→ TASK DETAILS
Among the entries below, which lines include the string "casing"? Show each one.

→ DATASET ENTRIES
━━━━━━━━━━━━━━━━

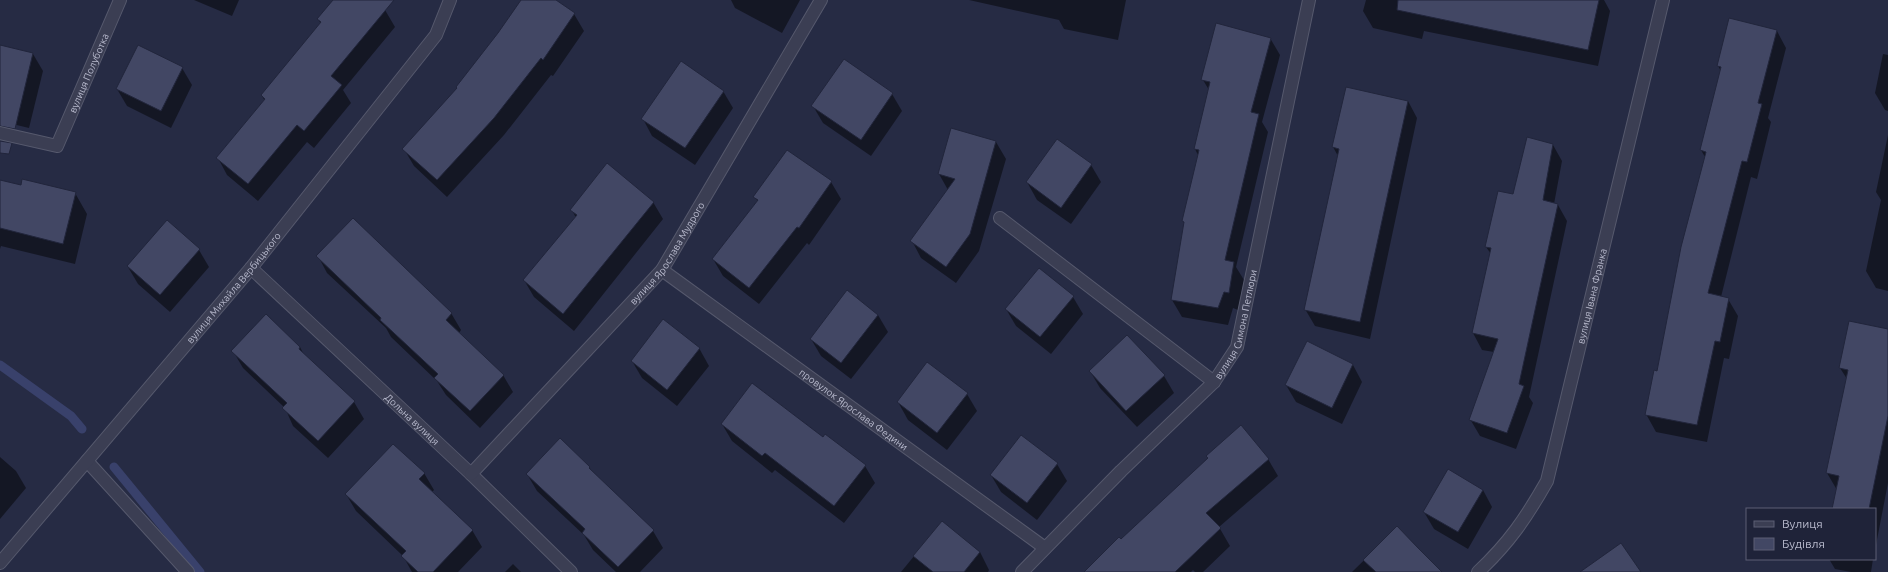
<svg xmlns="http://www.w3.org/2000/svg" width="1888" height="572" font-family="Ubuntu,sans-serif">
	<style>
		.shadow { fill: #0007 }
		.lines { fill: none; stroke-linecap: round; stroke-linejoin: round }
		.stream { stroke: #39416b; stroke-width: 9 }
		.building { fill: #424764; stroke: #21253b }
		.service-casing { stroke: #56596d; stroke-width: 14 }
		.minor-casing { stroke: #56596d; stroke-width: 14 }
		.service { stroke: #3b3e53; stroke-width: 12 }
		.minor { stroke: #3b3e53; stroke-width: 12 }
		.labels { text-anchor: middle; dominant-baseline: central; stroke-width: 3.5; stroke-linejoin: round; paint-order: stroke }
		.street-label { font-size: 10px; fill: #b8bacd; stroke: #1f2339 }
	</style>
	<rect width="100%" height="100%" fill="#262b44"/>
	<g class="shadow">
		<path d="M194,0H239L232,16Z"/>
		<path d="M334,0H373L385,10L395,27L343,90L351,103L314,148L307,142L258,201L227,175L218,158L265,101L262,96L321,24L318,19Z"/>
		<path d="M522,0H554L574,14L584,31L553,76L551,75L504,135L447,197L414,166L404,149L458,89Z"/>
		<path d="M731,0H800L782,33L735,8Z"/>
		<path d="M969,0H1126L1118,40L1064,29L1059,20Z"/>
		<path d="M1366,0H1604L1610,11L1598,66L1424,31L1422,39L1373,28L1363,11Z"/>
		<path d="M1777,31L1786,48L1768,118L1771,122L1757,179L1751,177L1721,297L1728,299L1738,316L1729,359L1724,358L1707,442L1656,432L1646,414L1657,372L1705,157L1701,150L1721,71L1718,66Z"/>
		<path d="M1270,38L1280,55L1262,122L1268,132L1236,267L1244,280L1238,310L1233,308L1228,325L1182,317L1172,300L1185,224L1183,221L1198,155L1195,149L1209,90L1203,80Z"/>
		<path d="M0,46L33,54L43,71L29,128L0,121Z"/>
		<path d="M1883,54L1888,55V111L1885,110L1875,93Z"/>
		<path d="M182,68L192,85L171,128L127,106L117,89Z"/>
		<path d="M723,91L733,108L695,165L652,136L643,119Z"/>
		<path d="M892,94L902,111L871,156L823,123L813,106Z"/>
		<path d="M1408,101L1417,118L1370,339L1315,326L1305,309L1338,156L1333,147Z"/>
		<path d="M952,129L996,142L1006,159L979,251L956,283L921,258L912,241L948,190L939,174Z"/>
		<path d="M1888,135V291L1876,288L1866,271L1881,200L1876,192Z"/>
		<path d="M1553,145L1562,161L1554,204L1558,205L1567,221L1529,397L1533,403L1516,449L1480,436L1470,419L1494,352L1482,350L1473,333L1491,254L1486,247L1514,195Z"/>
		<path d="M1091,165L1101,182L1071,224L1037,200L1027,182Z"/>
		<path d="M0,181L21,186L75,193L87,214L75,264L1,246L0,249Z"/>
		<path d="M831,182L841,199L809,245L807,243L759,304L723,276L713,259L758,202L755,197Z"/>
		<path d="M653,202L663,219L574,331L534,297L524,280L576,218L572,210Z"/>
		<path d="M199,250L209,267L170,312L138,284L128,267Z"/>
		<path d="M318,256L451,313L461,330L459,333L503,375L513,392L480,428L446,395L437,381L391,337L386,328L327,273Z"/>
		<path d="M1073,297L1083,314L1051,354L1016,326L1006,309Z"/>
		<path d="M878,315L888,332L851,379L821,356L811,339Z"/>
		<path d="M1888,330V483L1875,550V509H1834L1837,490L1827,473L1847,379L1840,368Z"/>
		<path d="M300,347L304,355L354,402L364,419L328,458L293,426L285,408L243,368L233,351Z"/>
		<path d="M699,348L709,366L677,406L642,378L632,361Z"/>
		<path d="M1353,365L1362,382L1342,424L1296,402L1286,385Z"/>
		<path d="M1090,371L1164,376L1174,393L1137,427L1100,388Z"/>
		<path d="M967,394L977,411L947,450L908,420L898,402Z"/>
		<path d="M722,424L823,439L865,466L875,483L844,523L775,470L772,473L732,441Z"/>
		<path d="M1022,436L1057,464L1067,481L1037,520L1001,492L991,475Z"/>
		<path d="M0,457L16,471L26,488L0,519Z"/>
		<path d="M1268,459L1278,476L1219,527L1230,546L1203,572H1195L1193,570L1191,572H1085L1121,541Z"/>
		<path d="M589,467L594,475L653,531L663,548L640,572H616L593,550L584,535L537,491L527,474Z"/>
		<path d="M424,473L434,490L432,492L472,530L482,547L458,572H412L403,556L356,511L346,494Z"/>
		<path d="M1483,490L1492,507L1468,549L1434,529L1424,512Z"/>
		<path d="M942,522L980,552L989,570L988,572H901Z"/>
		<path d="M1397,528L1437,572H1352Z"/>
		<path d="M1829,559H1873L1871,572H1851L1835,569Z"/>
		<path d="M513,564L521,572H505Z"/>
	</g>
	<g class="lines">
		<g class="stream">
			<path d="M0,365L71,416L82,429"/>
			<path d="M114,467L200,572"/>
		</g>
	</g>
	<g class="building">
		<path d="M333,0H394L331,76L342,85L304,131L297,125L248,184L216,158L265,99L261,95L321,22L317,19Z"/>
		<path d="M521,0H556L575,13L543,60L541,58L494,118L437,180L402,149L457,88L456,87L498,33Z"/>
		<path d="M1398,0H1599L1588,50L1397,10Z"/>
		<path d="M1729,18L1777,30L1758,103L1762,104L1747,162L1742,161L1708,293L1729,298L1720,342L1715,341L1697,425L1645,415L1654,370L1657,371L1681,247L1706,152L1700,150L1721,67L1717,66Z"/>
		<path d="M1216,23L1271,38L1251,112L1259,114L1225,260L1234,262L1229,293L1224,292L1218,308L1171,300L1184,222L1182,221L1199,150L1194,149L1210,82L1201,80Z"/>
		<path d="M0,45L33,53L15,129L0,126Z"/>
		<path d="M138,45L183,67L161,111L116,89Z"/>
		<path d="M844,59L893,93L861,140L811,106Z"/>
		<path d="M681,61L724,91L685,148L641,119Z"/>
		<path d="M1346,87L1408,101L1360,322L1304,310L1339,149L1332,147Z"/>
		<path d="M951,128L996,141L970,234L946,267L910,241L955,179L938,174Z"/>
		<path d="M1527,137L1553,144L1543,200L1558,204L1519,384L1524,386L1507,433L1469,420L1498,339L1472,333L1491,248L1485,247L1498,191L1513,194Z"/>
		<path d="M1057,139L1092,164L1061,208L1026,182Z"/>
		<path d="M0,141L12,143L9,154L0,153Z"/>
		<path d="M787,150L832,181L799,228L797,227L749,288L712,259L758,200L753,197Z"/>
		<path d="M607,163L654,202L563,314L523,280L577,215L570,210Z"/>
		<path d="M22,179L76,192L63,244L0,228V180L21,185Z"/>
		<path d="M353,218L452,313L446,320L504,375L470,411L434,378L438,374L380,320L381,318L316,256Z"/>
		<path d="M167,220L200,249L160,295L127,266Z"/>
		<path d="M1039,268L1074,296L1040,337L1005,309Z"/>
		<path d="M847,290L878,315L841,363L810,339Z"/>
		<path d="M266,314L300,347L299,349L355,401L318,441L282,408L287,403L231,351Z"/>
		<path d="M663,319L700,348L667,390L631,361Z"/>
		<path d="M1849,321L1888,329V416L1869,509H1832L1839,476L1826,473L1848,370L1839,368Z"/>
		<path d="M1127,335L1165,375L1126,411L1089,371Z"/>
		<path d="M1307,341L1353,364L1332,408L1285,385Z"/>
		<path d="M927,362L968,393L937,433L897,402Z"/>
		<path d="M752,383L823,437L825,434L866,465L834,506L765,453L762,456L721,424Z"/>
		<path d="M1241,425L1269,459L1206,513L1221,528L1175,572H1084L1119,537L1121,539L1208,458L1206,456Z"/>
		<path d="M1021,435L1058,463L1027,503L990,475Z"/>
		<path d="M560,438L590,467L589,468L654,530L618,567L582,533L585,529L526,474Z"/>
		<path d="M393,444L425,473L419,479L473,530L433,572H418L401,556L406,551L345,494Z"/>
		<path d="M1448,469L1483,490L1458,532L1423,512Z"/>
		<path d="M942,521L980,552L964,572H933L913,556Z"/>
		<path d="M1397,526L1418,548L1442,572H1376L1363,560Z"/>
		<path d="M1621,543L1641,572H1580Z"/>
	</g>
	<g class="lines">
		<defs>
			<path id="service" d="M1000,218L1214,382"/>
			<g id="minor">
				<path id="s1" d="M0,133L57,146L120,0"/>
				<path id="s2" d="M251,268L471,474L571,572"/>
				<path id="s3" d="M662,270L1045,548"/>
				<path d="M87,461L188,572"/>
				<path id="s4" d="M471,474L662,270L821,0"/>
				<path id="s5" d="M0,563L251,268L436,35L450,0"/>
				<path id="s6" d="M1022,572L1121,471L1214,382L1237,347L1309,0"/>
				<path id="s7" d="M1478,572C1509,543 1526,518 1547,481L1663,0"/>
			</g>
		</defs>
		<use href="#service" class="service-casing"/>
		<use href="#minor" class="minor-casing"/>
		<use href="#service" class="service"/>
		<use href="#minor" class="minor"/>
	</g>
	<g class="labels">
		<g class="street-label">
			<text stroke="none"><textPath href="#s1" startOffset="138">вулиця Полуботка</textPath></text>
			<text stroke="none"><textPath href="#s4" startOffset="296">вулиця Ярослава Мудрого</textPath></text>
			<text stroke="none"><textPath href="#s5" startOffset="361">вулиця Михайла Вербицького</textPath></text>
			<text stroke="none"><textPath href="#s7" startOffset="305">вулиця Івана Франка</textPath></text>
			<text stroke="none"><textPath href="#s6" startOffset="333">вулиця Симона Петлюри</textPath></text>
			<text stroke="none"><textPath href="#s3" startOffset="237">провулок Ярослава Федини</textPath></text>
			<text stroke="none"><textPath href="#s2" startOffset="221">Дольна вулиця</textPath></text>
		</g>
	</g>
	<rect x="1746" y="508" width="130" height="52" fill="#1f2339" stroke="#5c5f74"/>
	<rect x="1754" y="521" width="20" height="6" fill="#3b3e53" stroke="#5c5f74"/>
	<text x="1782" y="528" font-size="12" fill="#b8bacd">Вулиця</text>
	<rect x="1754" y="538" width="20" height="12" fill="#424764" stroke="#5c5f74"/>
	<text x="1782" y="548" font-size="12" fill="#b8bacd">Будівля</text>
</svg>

━━━━━━━━━━━━━━━━

→ SOLVED PROBLEM
		.service-casing { stroke: #56596d; stroke-width: 14 }
		.minor-casing { stroke: #56596d; stroke-width: 14 }
		<use href="#service" class="service-casing"/>
		<use href="#minor" class="minor-casing"/>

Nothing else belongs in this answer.